Le cinquième disque est consacré en partie à la collaboration de Poulenc avec le dramaturge Jean Anouilh, dont deux volets sont ici proposés. L’Invitation au voyage est une comédie créée en novembre 1957 ; la pièce connaît tout de suite un vif succès en raison de son intrigue échevelée dont Poulenc traduit bien l’esprit 1900 par le biais d’une clarinette, d’un violon et d’un piano. Comme l’écrit Hervé Lacombe dans la biographie qu’il consacre au compositeur (Paris, Fayard, 2013, p. 606) : « Musique d’un temps qui n’est plus, musique qui coule avec une aisance déconcertante, musique s’abandonnant au style libidinal du compositeur, avec ses langueurs, ses tournures canailles et ses parfums érotiques, musique mélancolique [..]. Associée au piano de Tharaud et au violon de Thibaut Vieux, la clarinette de Ronald Van Spaendonck apporte un charme certain à ces jeux théâtraux, exquisément surannés. L’idée un moment évoquée par Anouilh et Poulenc de transformer L’Invitation au château en opéra bouffe ne trouvera pas de concrétisation. Une autre musique de scène pour Anouilh, Léocadia, avait été créée au Théâtre de la Michodière en pleine guerre, en décembre 1940. Cette comédie, une histoire d’amour dans laquelle intervient une cantatrice, avait vu Pierre Fresnay et Yvonne Printemps tenir les rôles principaux. Cette délicieuse soprano y chantait, avec son charme incomparable, la célèbre Valse des chemins de l’amour, confiée ici à Danielle Darrieux (1917-2017) qui propose, à 80 ans, trois minutes incroyables de séduction spontanée. Un vrai petit bijou ! Pour Léocadia, l’effectif de L’Invitation au château se complète d’un basson (Laurent Lefèvre) et d’une contrebasse (Stéphane Logerot). Le charme agit complètement… Il agit aussi dans les deux versions de L’Histoire de Babar, le petit éléphant, un conte pour enfants d’après l’auteur-illustrateur Jean de Brunhoff. Composée pendant la Seconde Guerre mondiale, cette partition dédiée à onze enfants, petits cousins de Poulenc et leurs amis, comprend berceuse, rêverie, improvisation et autres figures de style. Elle est confiée à deux narrateurs, une version en français par François Mouzaya (12 ans), l’autre en anglais par Natasha Emerson (13 ans), fille du preneur de son. Alexandre Tharaud offre à chaque interprète juvénile l’occasion de montrer son talent, plus affirmé chez le garçon, sous une forme plus onctueuse chez la jeune fille. Ces deux versions, fraîches et malicieuses, sont à (re)découvrir.

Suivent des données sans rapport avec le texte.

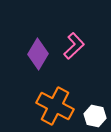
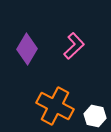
purple diamond: moved 11 px left, 5 px up
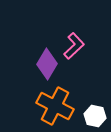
purple diamond: moved 20 px right, 15 px down
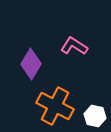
pink L-shape: rotated 104 degrees counterclockwise
purple diamond: moved 16 px left
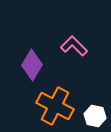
pink L-shape: rotated 12 degrees clockwise
purple diamond: moved 1 px right, 1 px down
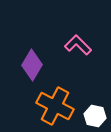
pink L-shape: moved 4 px right, 1 px up
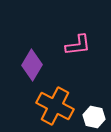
pink L-shape: rotated 128 degrees clockwise
white hexagon: moved 1 px left, 1 px down
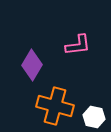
orange cross: rotated 12 degrees counterclockwise
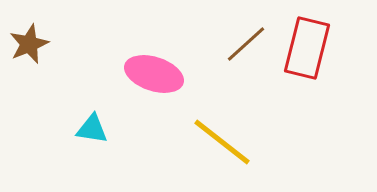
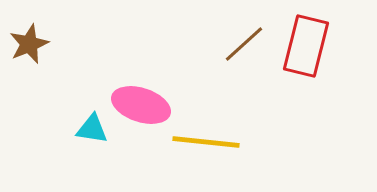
brown line: moved 2 px left
red rectangle: moved 1 px left, 2 px up
pink ellipse: moved 13 px left, 31 px down
yellow line: moved 16 px left; rotated 32 degrees counterclockwise
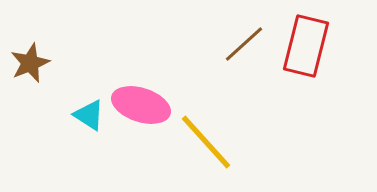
brown star: moved 1 px right, 19 px down
cyan triangle: moved 3 px left, 14 px up; rotated 24 degrees clockwise
yellow line: rotated 42 degrees clockwise
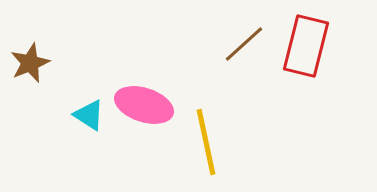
pink ellipse: moved 3 px right
yellow line: rotated 30 degrees clockwise
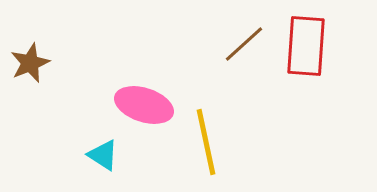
red rectangle: rotated 10 degrees counterclockwise
cyan triangle: moved 14 px right, 40 px down
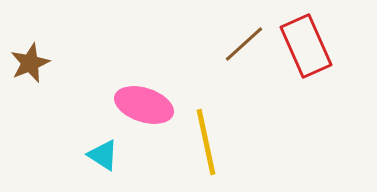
red rectangle: rotated 28 degrees counterclockwise
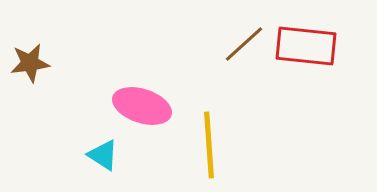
red rectangle: rotated 60 degrees counterclockwise
brown star: rotated 15 degrees clockwise
pink ellipse: moved 2 px left, 1 px down
yellow line: moved 3 px right, 3 px down; rotated 8 degrees clockwise
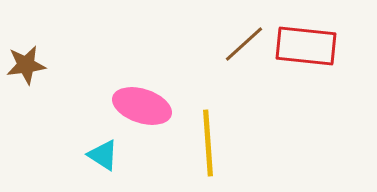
brown star: moved 4 px left, 2 px down
yellow line: moved 1 px left, 2 px up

D’autres pianistes ont été les maîtres d’œuvre d’anthologies dédiées à Francis Poulenc. Ce fut le cas notamment pour Jacques Février et Gabriel Tacchino (EMI, réédition en 2012 dans un gros coffret de 20 CD), Eric Le Sage (RCA, 2000) ou Matteo Fossi (Brilliant, 2017). Ils sont tous à prendre en considération, œuvrant dans l’esprit de ce compositeur dont l’inspiration jaillissante invite à la convivialité, mais Alexandre Tharaud mérite bien de figurer parmi ceux auxquels on accordera un intérêt de premier rayon.